Solomon John

Personal information
- Date of birth: 8 August 2001 (age 25)
- Place of birth: Nigeria
- Height: 1.70 m (5 ft 7 in)
- Position: Attacking midfielder

Team information
- Current team: FK Mladá Boleslav
- Number: 20

Youth career
- Beyond Limits

Senior career*
- Years: Team / Apps / (Gls)
- 2019: Remo Stars / 11 / (0)
- 2019–2021: C.D. Feirense / 0 / (0)
- 2019: → C.D. Feirense Sub-23 / 4 / (0)
- 2020–2021: → Leça (loan) / 0 / (0)
- 2022–2023: Vlašim / 40 / (6)
- 2023–: Mladá Boleslav / 83 / (11)

= Solomon John =

Nigerian footballer (born 2001)

Solomon John or John Solomon (born 8 August 2001) is a Nigerian professional footballer who plays as an attacking midfielder for FK Mladá Boleslav.

==Life==
Solomon John was born on 8 August 2001.

==Club career==
He was raised at the Nigerian academy of Remo Stars.
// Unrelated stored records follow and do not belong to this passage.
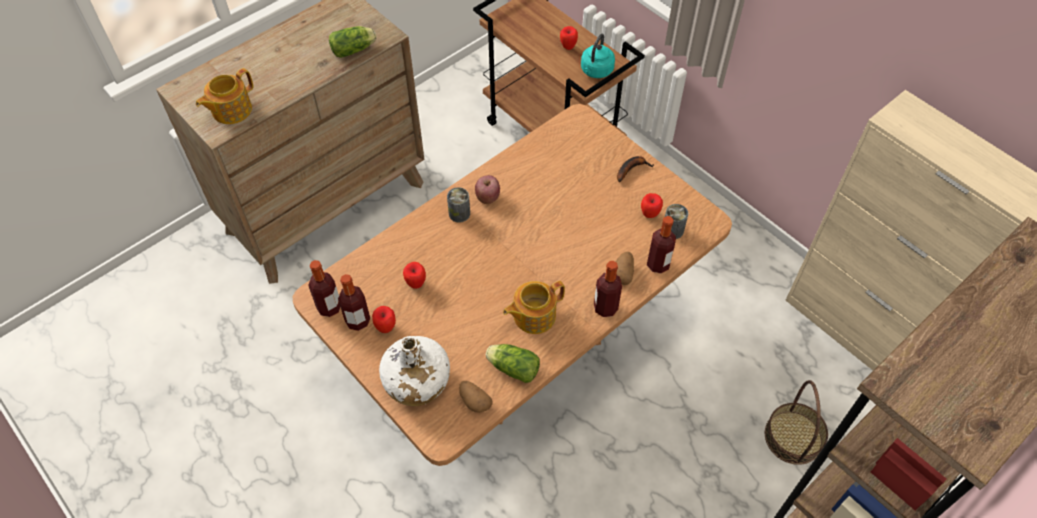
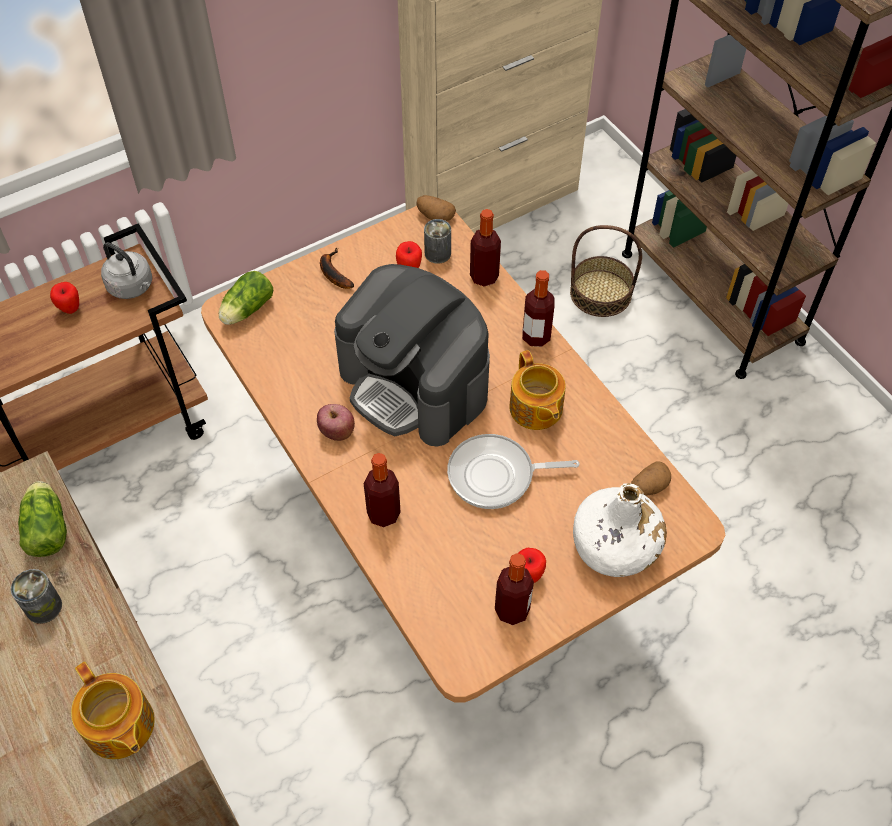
camera: 80 degrees left, 0 degrees up
bottle [308,260,340,317] -> bottle moved to [364,453,401,527]
apple [403,262,426,289] -> none
can [447,187,470,223] -> can moved to [11,569,62,624]
lettuce [486,344,540,383] -> lettuce moved to [219,271,273,325]
turquoise kettle [581,34,615,78] -> grey kettle [101,242,152,299]
potato [616,252,634,285] -> potato moved to [416,195,456,221]
none -> coffee machine [334,264,490,446]
none -> frying pan [447,434,579,509]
In the summer of 2019, he joined the Portuguese club C.D. Feirense, playing in the Liga Portugal 2. He spent the 2020–21 season on loan in Leça, competing in Liga 3. After several unsuccessful trials at various clubs, he joined Vlašim from the Czech National Football League. In August 2023, he transferred to Mladá Boleslav, which competes in the Czech First League.

==Style of play==
John is valued for his dribbling with the ball. He most often plays as a winger.